Russia’s agricultural structure is unbalanced by regions and dependent on cereal crops. The total cultivated area is growing slowly, reaching 70 million ha in the 2015/16 sowing season for main field crops. More than 60% is still being cultivated by cereals (2/3 spring, 1/3 winter cereals).

The past few years showed a tendency toward diversification of the crop structure, primarily with the share of soybean increasing, but this tendency is still far from fulfilling the potential.

Average spending on crop protection products for one hectare of land cultivated with field crops is very low in Russia at $21/ha. There are vast differences in the costs of production by regions, which are only partly explained by the difference in crop structure. From the technological point of view, the most diverse and intensive technology is used in the European part along with the Far East (dominated by soybean). The average crop protection input costs are up to four times as high in the intensive regions as in the regions with lower intensity.

The difference in yield per hectare is almost as significant.

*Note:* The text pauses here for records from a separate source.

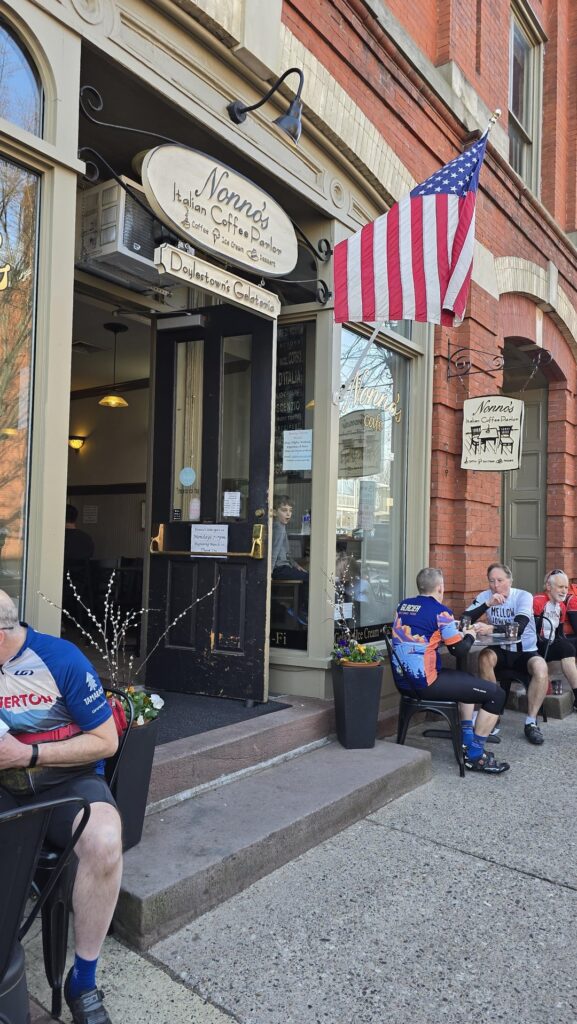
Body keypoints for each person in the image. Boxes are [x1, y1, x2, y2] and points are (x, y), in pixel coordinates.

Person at [0, 589, 121, 1024]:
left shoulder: (60, 659)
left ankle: (82, 982)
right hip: (4, 790)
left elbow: (106, 740)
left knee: (105, 840)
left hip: (64, 784)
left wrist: (29, 755)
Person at [392, 567, 509, 774]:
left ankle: (466, 735)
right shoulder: (441, 612)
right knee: (497, 695)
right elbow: (459, 651)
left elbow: (423, 630)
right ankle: (474, 755)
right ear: (440, 588)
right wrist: (471, 633)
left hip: (404, 682)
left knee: (466, 679)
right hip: (426, 684)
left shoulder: (403, 606)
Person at [465, 562, 548, 746]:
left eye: (500, 580)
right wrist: (487, 604)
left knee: (541, 667)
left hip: (524, 652)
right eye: (491, 581)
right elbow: (465, 618)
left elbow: (519, 627)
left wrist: (491, 628)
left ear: (510, 580)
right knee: (485, 657)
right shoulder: (487, 596)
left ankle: (531, 722)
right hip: (500, 651)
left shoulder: (523, 596)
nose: (496, 585)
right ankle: (492, 713)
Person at [533, 569, 577, 709]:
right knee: (567, 648)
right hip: (536, 645)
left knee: (569, 648)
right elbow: (531, 632)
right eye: (560, 587)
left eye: (566, 587)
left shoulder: (562, 607)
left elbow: (559, 634)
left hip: (550, 644)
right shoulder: (538, 601)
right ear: (548, 587)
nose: (564, 591)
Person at [271, 495, 309, 623]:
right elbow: (274, 551)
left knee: (305, 574)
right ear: (275, 512)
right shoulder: (278, 528)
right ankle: (299, 610)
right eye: (284, 510)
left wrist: (295, 564)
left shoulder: (281, 526)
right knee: (307, 578)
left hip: (284, 566)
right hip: (279, 569)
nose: (288, 514)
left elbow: (286, 553)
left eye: (290, 510)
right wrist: (268, 573)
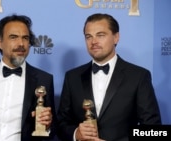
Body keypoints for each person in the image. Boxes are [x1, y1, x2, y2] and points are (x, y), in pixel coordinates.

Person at [57, 13, 162, 141]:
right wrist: (76, 133)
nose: (94, 41)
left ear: (116, 37)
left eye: (100, 35)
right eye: (88, 37)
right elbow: (61, 123)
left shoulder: (138, 76)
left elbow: (153, 130)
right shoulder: (72, 77)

Herbicides still make up 60% of the total market value despite the low average product value. Glyphosate use is common, but when it comes to selective herbicides, cheap solutions still dominate. In fact, on some extensive areas in Siberia the average spending on selective herbicides for one hectare is only $2 to $3/ha (e.g. 2,4-D).
The penetration of fungicides in general is still quite low in key field crops. Nevertheless, fungicides are the main growth driver. Although azoles still dominate the market, there has been a visible switch in 2015, and it’s continuing in 2016: More farmers have started to use fungicides and/or have switched to more intensive technology with multi-AI products. The growth is mainly visible in cereals with 30% of the area being treated in 2015. While that figure is expected to grow in 2016, it leaves huge potential for development. Apart from cereals, there is obviously space for fungicide market development in sunflower (2% treated in 2015), sugar beet (area treated growing from 47% in 2014 to 64% by 2015) and soybean (growing from 7% to 15%).

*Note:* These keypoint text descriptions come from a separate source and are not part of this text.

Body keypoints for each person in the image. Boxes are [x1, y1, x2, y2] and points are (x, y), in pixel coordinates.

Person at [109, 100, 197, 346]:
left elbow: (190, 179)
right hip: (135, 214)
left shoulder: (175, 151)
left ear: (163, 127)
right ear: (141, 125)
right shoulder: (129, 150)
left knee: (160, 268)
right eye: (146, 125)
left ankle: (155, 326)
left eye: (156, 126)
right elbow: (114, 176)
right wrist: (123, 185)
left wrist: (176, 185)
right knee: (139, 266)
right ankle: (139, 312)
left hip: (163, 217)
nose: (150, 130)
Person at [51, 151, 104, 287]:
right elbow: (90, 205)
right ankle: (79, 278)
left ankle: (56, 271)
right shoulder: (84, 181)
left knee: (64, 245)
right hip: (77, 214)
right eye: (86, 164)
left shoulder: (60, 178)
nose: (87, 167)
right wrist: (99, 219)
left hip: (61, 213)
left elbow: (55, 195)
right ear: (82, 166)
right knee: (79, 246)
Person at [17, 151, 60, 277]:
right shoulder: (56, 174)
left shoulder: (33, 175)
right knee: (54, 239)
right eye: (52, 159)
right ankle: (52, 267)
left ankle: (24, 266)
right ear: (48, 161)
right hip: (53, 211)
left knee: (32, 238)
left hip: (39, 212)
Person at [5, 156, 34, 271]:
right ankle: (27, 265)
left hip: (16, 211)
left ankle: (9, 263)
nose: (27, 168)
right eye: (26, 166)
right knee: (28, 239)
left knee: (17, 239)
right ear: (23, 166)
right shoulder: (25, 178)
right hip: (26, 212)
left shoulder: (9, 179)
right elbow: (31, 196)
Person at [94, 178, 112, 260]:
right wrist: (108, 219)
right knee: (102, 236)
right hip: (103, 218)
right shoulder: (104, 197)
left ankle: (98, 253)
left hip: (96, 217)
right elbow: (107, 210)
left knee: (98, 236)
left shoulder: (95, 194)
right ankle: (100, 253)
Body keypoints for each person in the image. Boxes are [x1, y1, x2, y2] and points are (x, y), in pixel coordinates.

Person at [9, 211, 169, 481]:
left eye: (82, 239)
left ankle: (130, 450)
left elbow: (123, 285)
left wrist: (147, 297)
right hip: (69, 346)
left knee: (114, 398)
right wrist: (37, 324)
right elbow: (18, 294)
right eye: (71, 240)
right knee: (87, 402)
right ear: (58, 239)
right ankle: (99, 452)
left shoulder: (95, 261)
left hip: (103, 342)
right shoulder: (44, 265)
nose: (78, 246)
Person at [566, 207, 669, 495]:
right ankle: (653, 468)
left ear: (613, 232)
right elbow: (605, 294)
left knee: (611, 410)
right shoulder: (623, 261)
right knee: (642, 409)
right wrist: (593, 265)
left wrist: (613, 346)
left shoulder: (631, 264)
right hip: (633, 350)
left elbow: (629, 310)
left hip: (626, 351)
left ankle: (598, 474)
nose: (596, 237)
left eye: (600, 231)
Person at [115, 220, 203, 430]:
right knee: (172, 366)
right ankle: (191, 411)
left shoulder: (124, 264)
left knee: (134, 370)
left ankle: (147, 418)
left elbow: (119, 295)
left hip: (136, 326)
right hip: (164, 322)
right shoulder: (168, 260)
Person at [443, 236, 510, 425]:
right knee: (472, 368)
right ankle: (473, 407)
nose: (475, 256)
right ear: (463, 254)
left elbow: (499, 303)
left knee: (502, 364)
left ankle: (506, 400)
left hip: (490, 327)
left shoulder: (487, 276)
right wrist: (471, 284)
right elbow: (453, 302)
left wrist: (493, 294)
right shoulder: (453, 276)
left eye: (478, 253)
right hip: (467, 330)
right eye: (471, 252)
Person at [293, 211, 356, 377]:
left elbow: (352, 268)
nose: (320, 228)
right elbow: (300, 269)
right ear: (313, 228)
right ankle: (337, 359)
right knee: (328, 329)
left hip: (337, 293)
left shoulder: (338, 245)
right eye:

Russia also differs from most of Europe in the practice of seed treatment. As the average size of a professional farm in Russia is much higher than that in the EU (about 1,000 ha), most farms require a more complex infrastructure for crop production. In terms of machinery there is still a big need for development, but seed treatment is primarily done on the farm. This is especially valid in cereals crops where 99% of the sowing material is of local production.

The seed-treatment market is growing as well as the competition on it. More farmers sow seeds treated with both fungicide and insecticide products, and trends show the share of complex fungo-insecticide products is growing. This market is still under development in cereals but is dominating in potatoes.

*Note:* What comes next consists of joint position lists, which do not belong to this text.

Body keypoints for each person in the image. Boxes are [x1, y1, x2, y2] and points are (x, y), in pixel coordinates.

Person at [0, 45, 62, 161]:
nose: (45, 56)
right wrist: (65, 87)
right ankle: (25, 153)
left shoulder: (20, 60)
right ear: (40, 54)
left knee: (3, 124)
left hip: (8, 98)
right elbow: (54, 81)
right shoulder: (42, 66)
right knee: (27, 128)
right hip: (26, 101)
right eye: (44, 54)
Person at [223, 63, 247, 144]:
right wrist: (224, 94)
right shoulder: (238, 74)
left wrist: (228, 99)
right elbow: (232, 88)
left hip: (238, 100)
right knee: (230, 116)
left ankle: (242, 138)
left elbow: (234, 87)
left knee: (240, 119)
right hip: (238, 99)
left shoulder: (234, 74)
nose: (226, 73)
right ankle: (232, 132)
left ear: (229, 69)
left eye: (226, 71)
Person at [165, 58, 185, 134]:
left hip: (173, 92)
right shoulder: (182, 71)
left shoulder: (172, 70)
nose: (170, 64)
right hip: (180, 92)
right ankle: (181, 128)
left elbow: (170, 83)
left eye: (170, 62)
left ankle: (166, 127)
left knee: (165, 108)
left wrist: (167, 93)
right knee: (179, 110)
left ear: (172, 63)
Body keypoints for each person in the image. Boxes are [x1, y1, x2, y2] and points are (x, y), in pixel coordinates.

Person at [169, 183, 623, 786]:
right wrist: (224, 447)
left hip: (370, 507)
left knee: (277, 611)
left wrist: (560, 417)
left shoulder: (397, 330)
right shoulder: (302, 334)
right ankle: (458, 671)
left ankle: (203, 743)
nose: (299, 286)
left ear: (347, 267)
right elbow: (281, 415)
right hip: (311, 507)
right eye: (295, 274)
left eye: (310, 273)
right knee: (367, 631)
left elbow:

There appears to be a willingness to switch to innovative technology, but several obstacles limit investment. For instance, Russia’s grain storage capacities are limited, and this year, due to record volumes of production, some parts of the country are facing storage problems. This issue is complicated by the export challenges. Although this has little influence on the Southern regions with high yields and easy access to Black Sea ports, Siberia and Ural are limited by low storage capacities. On the other hand, the government’s aim to make Russia as self-sufficient as possible should be supported by the development of infrastructure in the coming years.

Huge Potential — Theoretically
Given the big areas available for cultivation, the opportunities for expanding and intensifying crop protection technology, and the willingness to develop, Russia should be one of the primary markets of interest of international producers. On the other hand, the shadow left by recent economic difficulties has not yet passed, and the political environment is still not clear for multinational companies. In fact, the atmosphere seems to be getting more hostile by the day. The pressure to have multinational companies localize production is in the air along with the import ban on crop protection products, but nothing is decided as of today. All things remaining constant, we can assume that companies that already are in the market will see further growth, but everything else depends on political decisions.